One of the unique and exclusive advantages of whale watching with the Dolphin Fleet is our most experienced naturalists, with a total of over 90 years of experience. For 30 years, researchers and naturalists have been educating adults and children aboard Dolphin Fleet vessels while collecting important scientific information on whales. Dr. Carole Carlson, a naturalist on the Dolphin Fleet since 1979, and a world-authority on humpback whales and whale watching will direct the expanded research and education program offering total immersion into the marine ecosystem of Cape Cod and Massachusetts Bays and the Stellwagen Bank National Marine Sanctuary.

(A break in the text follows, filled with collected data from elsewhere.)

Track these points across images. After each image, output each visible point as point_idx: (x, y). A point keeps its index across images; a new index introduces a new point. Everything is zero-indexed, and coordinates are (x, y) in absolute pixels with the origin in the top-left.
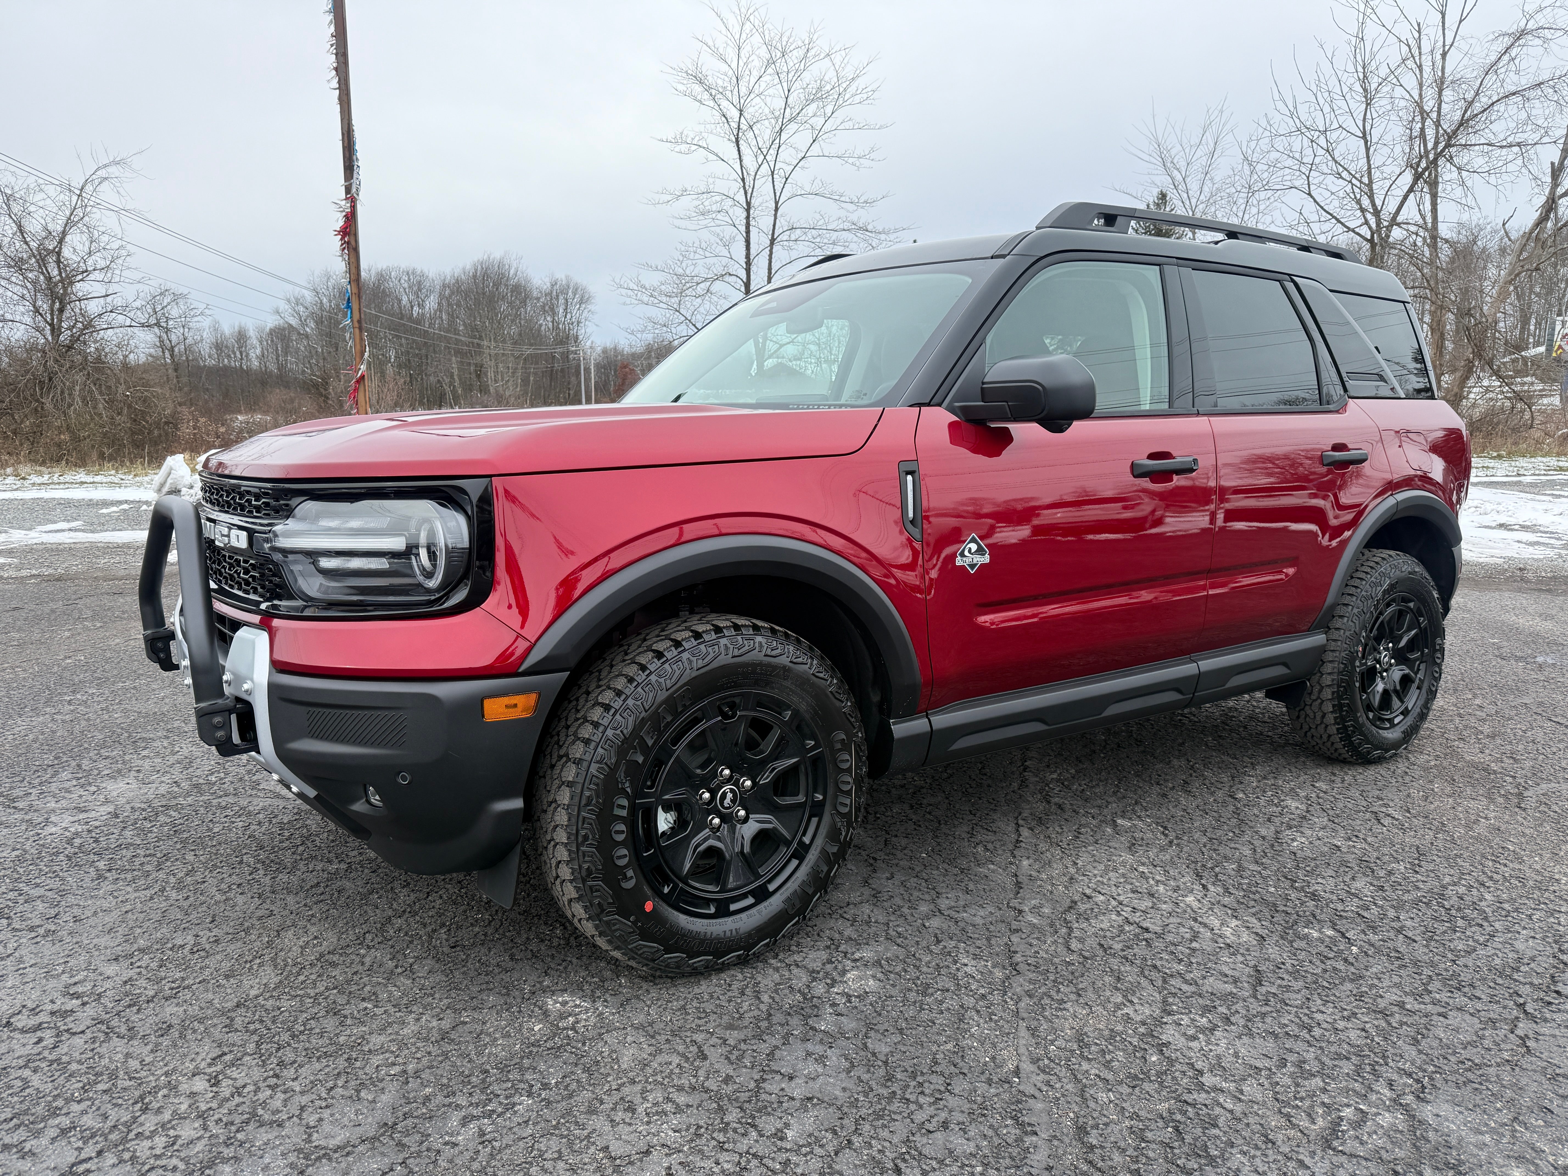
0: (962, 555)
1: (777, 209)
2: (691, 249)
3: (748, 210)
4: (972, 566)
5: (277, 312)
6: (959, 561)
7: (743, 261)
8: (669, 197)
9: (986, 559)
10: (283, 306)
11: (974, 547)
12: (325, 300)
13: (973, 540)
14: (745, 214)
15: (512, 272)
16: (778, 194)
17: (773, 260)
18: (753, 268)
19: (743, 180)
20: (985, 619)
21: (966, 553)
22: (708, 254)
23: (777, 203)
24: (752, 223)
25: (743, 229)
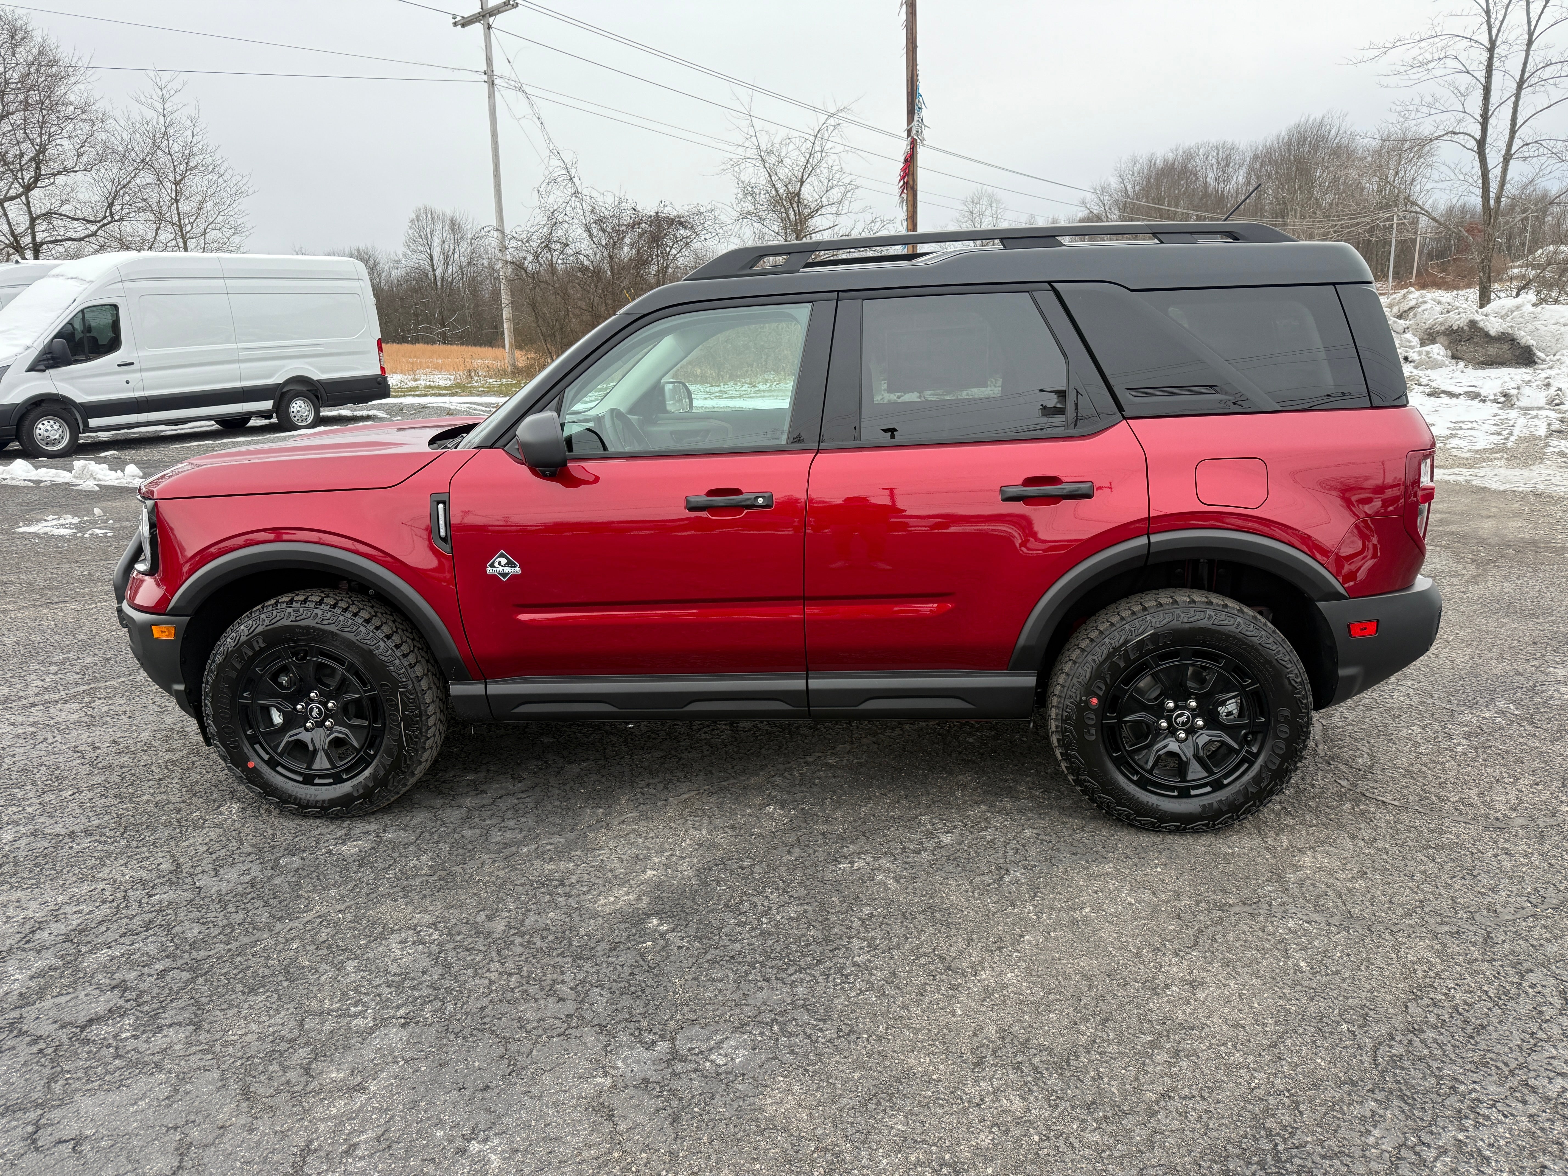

Whales, dolphins, birds, fish, and plankton all make up the intricate web of life we know as the Open Ocean. Using a myriad of books, posters, charts and interactive learning materials, developed by Dr. Carlson, our naturalists will help all passengers better understand difficult concepts or answers to basic questions. Passengers will experience the diversity of microscopic organisms in a seemingly clear, green sea during plankton tows or listen to the sounds of the whales and their ocean as a hydrophone (underwater microphone) is deployed. Naturalists will offer technical information about data forms being used or the research catalog that contains over 1600 photographs of individual humpback whales dating back to 1980. A major component of our program will be marine conservation, a look at how our actions affect whales and the oceans we share.

In addition, our naturalists can provide pre-trip slide presentations to groups at a minimal fee.

The Dolphin Fleet will collaborate with several research, non-governmental groups and government agencies including the Stellwagen Bank National Marine Sanctuary, Mass Audubon Society, Cetacean Society International, Allied Whale and the Whale and Dolphin Conservation Society, naturalist groups in Plymouth and Gloucester and internships have been established with the Roots and Shoots Program at local schools.